## Exercise
For the data below, give again exactly the lines from the one containing "left hip: (307, 641)" through the one containing "right knee: (234, 702)", both ends included, and no others.

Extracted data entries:
# # # # #

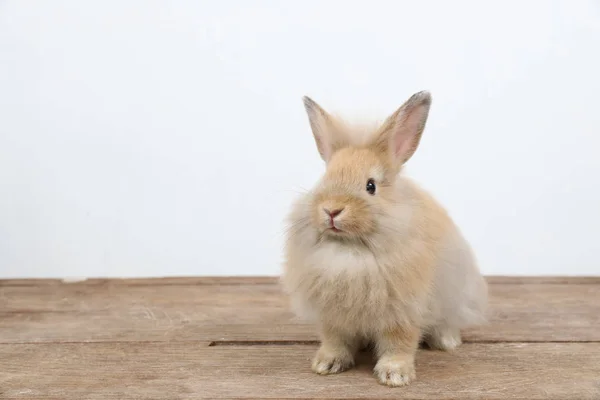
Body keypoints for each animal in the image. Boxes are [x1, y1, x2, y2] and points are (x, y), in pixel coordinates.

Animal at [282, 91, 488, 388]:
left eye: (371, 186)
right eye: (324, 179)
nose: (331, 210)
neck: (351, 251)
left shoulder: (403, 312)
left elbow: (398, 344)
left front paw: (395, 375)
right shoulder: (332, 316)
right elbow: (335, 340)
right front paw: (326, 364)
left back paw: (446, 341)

# # # # #

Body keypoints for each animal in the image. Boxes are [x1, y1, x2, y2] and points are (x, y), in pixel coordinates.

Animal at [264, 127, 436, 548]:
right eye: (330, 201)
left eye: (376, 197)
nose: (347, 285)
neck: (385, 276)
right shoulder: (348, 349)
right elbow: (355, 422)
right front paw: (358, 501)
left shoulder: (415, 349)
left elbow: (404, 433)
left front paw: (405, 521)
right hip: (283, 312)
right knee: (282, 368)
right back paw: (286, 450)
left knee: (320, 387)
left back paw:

# # # # #

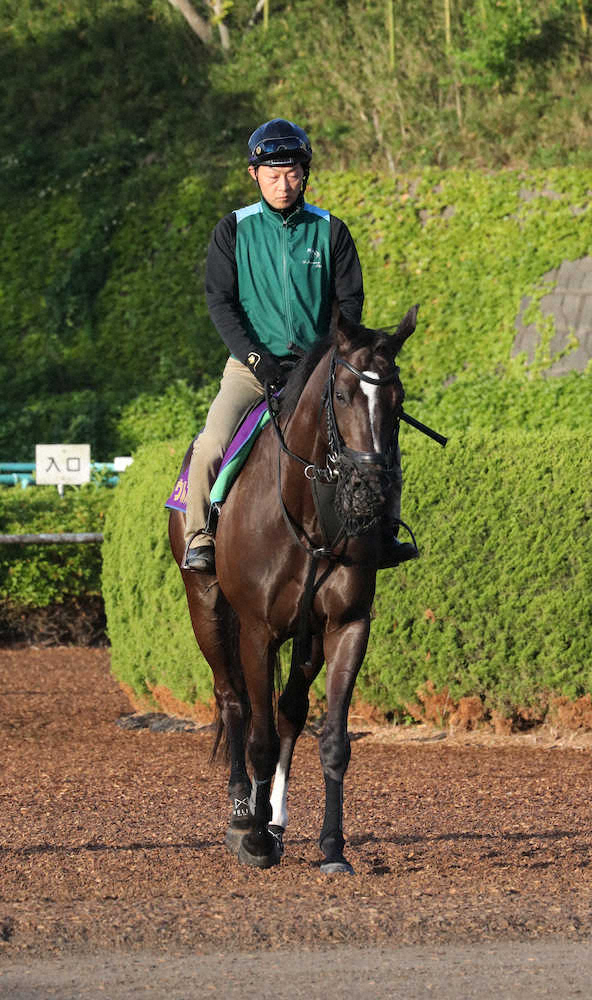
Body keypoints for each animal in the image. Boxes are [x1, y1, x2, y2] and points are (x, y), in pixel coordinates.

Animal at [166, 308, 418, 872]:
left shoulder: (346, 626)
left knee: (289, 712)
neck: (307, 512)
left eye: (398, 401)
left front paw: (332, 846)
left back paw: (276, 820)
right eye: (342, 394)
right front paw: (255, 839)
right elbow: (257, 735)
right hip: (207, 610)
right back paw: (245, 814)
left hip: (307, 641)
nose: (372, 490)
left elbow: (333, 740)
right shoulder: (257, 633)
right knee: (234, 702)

# # # # #

## Answer space
left hip: (307, 641)
nose: (372, 490)
left elbow: (333, 740)
right shoulder: (257, 633)
right knee: (234, 702)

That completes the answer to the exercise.